In Megha Singh's case, PW3, the Head Constable, found a country-made pistol and live cartridges on search of the person of the accused. Then, he seized the articles, prepared a recovery memo and a 'rukka' on the basis of which FIR was recorded by the S.I. of police. However, P.W.3the Head Constable himself, for reasons unexplained, proceeded to investigate and record the statements of witnesses under Section 161 Cr.P.C. The substratum of the prosecution case was sought to be proved by the Head Constable. In the appeal against conviction under Section 25 of the Arms Act and Section 6(1) of the TADA Act, this Court found that the evidence of PWs 2 & 3 was discrepant and unreliable and in the absence of independent corroboration, the prosecution case cannot be believed. Towards the end, the Court noted "another disturbing feature in the case". The Court then observed:

"PW 3, Siri Chand, Head Constable arrested the accused and on search being conducted by him a pistol and the cartridges were recovered from the accused. It was on his complaint a formal first information report was lodged and the case was initiated. He being complainant should not have proceeded with the investigation of the case. But it appears to us that he was not only the complainant in the case but he carried on with the investigation and examined witnesses under Section 161 Cr.P.C. Such practice, to say the least, should not be resorted to so that there may not be any occasion to suspect fair and impartial investigation".

The conviction was set aside by this Court for the above reasons.

At first blush, the observations quoted above might convey the impression that the Court laid down a proposition that a Police Officer who in the course of discharge of his duties finds certain incriminating material to connect a person to the crime, shall not undertake further investigation if the FIR was recorded on the basis of the information furnished by him. On closer analysis of the decision, we do not think that any such broad proposition was laid down in that case. While appreciating the evidence of the main witness, i.e., the Head Constable (PW3), this Court referred to this additional factornamely, the Head Constable turning out to be the investigator. In fact, there was no apparent reason why the Head Constable proceeded to investigate the case bypassing the Sub-Inspector who recorded the FIR. The fact situation in the present case is entirely different. The appellantInspector of Police, after receiving information from some sources, proceeded to investigate and unearth the crime. Before he did so, he did not have personal knowledge of the suspected offences nor did he participate in any operations connected with the offences. His role was that of investigatorpure and simple.

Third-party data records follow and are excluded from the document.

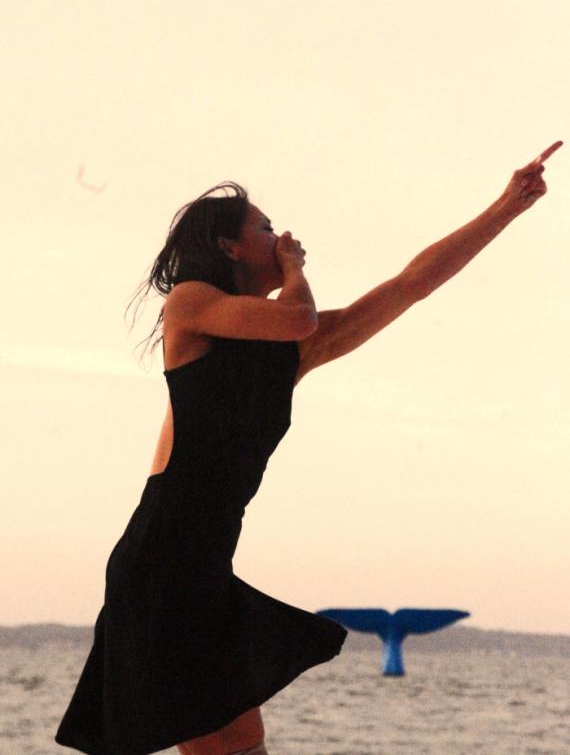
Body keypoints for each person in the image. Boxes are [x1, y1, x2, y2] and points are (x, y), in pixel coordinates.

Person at [55, 140, 562, 755]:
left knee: (242, 746)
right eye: (266, 229)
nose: (283, 237)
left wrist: (507, 206)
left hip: (203, 569)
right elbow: (298, 317)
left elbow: (412, 284)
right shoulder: (188, 304)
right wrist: (295, 270)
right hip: (161, 565)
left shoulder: (292, 353)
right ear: (229, 247)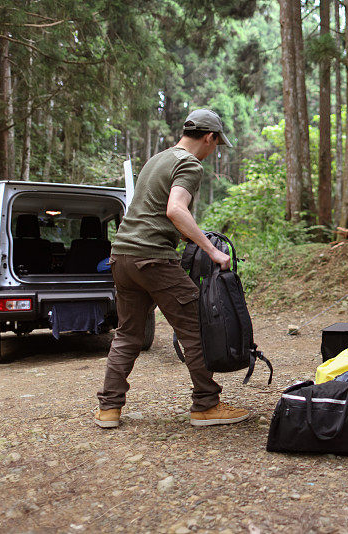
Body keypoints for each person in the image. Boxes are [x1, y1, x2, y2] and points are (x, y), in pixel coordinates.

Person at [95, 109, 250, 429]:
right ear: (209, 137)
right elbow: (175, 209)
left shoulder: (157, 160)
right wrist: (213, 252)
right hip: (152, 259)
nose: (213, 152)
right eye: (216, 145)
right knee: (196, 327)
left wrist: (193, 236)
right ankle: (206, 405)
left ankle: (109, 409)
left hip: (122, 256)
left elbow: (158, 215)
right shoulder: (190, 164)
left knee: (127, 333)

That is the obvious distinction in this case. That apart, the question of testing the veracity of the evidence of any witness, as was done in Megha Singh's case, does not arise in the instant case as the trial is yet to take place. The High Court has quashed the proceedings even before the trial commenced.

Viewed from any angle, we see no illegality in the process of investigation set in motion by the Inspector of Police (appellant) and his action in submitting the final report to the Court of Special Judge.

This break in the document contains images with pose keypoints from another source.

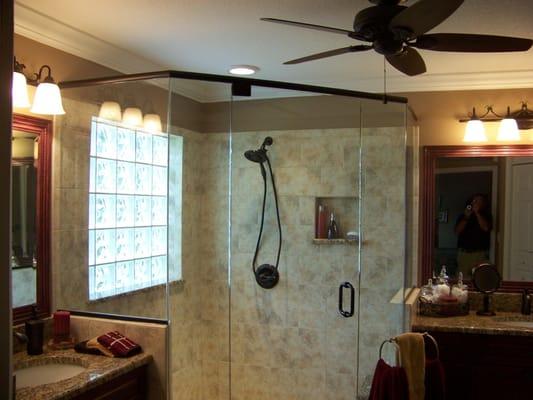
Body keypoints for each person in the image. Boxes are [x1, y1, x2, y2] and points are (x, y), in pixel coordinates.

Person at [454, 193, 492, 278]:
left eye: (478, 201)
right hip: (464, 254)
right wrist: (466, 217)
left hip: (479, 254)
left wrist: (477, 213)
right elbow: (457, 231)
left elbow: (485, 228)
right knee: (462, 278)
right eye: (474, 201)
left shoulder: (486, 215)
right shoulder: (463, 216)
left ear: (483, 204)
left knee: (479, 278)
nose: (475, 203)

In the written submissions filed after the conclusion of hearing, it is contended that the Inspector of Police had no jurisdiction to investigate the offence under the Prevention of Corruption Act without the order of a Magistrate of 1st Class and it was only the Deputy Superintendent of Police who was competent to investigate. Section 17 of the Prevention of Corruption Act 1988 has been adverted to in this connection. That is not the ground which was urged before the High Court or even in the SLP or in the arguments advanced at the time of hearing. It is not even the case of the Respondent-accused that the Inspector of Police (Vigilance & Anti-Corruption) has not been authorized under the proviso to Section 17. We are therefore not inclined to deal with that question in this appeal.

In the result the impugned order of the High Court is set aside and the appeal is allowed. No costs.